Inconsistency between training and serving: Training requires access to historical data, whereas models that serve predictions need the latest values. Inconsistencies arise when data is siloed into many independent systems requiring separate tooling.
Feast is an open source feature store that can be integrated with Kubeflow to address the feature storage needs.
Feast solutions:
Discoverability and reuse of features: A centralized feature store allows organizations to build up a foundation of features that can be reused across projects. Teams are then able to utilize features developed by other teams, and as more features are added to the store it becomes easier and cheaper to build models.
Access to features for training: Feast allows users to easily access historical feature data. This allows users to produce datasets of features for use in training models. ML practitioners can then focus more on modelling and less on feature engineering.
Access to features in serving: Feature data is also available to models in production through a feature serving API. The serving API has been designed to provide low latency access to the latest feature values.
Consistency between training and serving: Feast provides consistency by managing and unifying the ingestion of data from batch and streaming sources, using Apache Beam, into both the feature warehouse and feature serving stores.

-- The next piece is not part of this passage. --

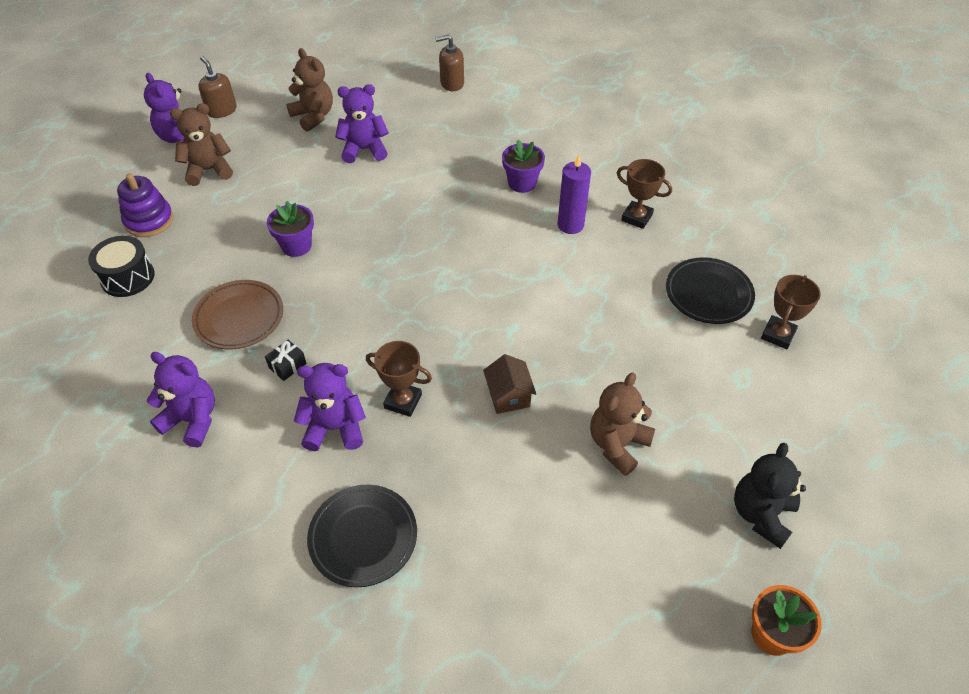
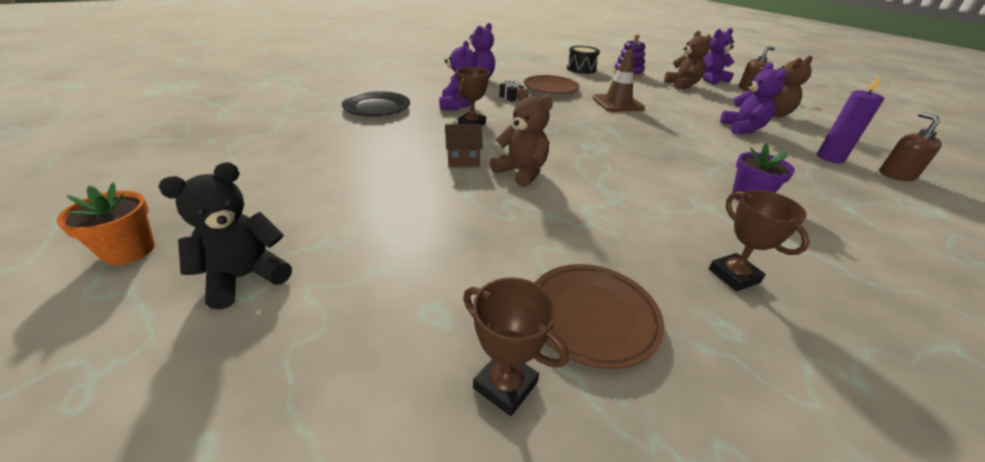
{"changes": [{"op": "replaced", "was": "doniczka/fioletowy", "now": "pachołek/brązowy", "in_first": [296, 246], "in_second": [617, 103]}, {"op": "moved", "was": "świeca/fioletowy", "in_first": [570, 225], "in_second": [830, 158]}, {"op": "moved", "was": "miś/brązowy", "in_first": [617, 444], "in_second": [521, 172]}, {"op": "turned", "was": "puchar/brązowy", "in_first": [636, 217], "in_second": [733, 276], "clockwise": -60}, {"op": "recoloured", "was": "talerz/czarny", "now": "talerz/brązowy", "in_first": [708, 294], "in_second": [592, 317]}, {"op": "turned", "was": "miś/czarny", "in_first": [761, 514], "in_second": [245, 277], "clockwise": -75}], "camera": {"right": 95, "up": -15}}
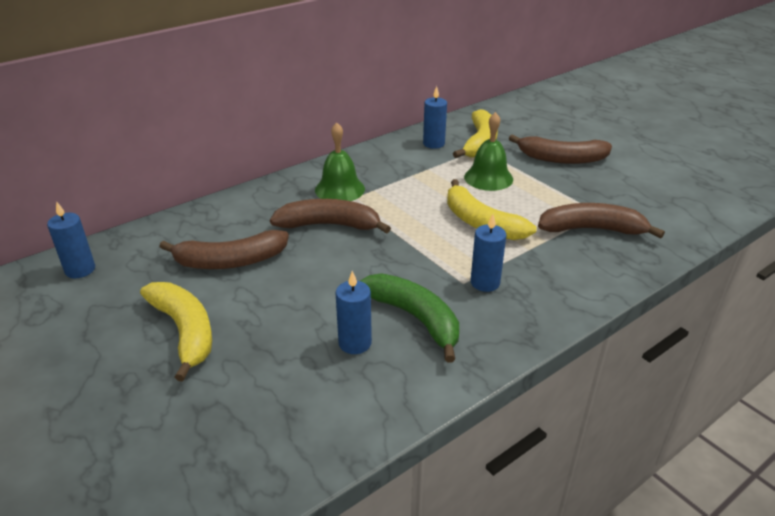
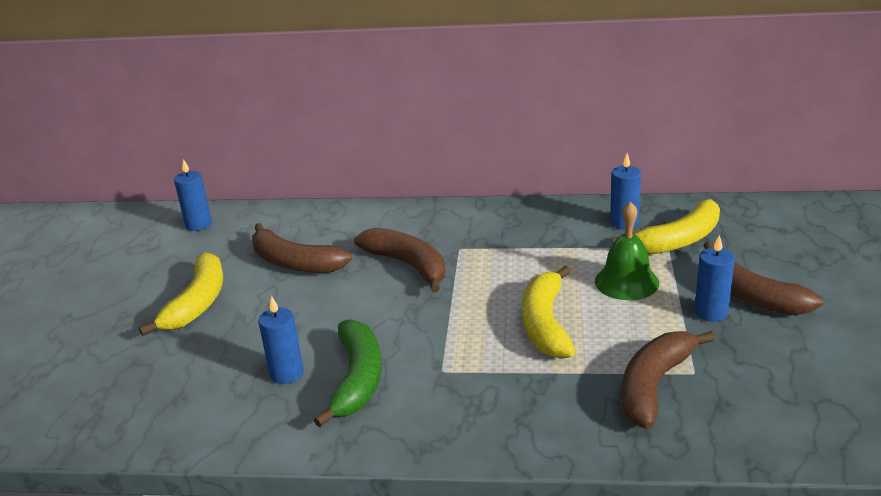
{"changes": [{"op": "removed", "was": "dzwonek/zielony", "in_first": [340, 189]}, {"op": "moved", "was": "świeca/niebieski", "in_first": [485, 283], "in_second": [711, 312]}, {"op": "turned", "was": "banan/brązowy", "in_first": [592, 229], "in_second": [654, 385], "clockwise": -105}], "camera": {"right": 45, "up": -5}}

Users can query features in the warehouse and the serving API using the same set of feature identifiers.
Standardization of features: Teams are able to capture documentation, metadata and metrics about features. This allows teams to communicate clearly about features, test features data, and determine if a feature is useful for a particular model.
Amazon SageMaker is investing in delivering the best experience for Machine Learning (ML) on Kubernetes by creating Kubernetes operators and Kubeflow Pipeline Components for SageMaker services. Kubernetes users will be able to use managed ML services for training, model tuning, and inference without leaving their Kubernetes environments and pipelines and without learning SageMaker APIs.
Miran makes DevOps easier giving customers the benefits of a managed service for ML in Kubernetes, without migrating their workload from Kubernetes and without learning SageMaker APIs.
Customers lower training costs by not paying for idle GPU instances. With SageMaker operators and pipeline components for training and model tuning, GPU resources are fully managed by SageMaker and utilized only for the duration of a job. Customers with 30% or higher idle GPU resources on their local self-managed resources for training would see a reduction in total cost by using SageMaker operators and pipeline components.
Customers can create hybrid pipelines with SageMaker pipeline components for Kubeflow that can seamlessly execute jobs on AWS, on-premise resources, and other cloud providers.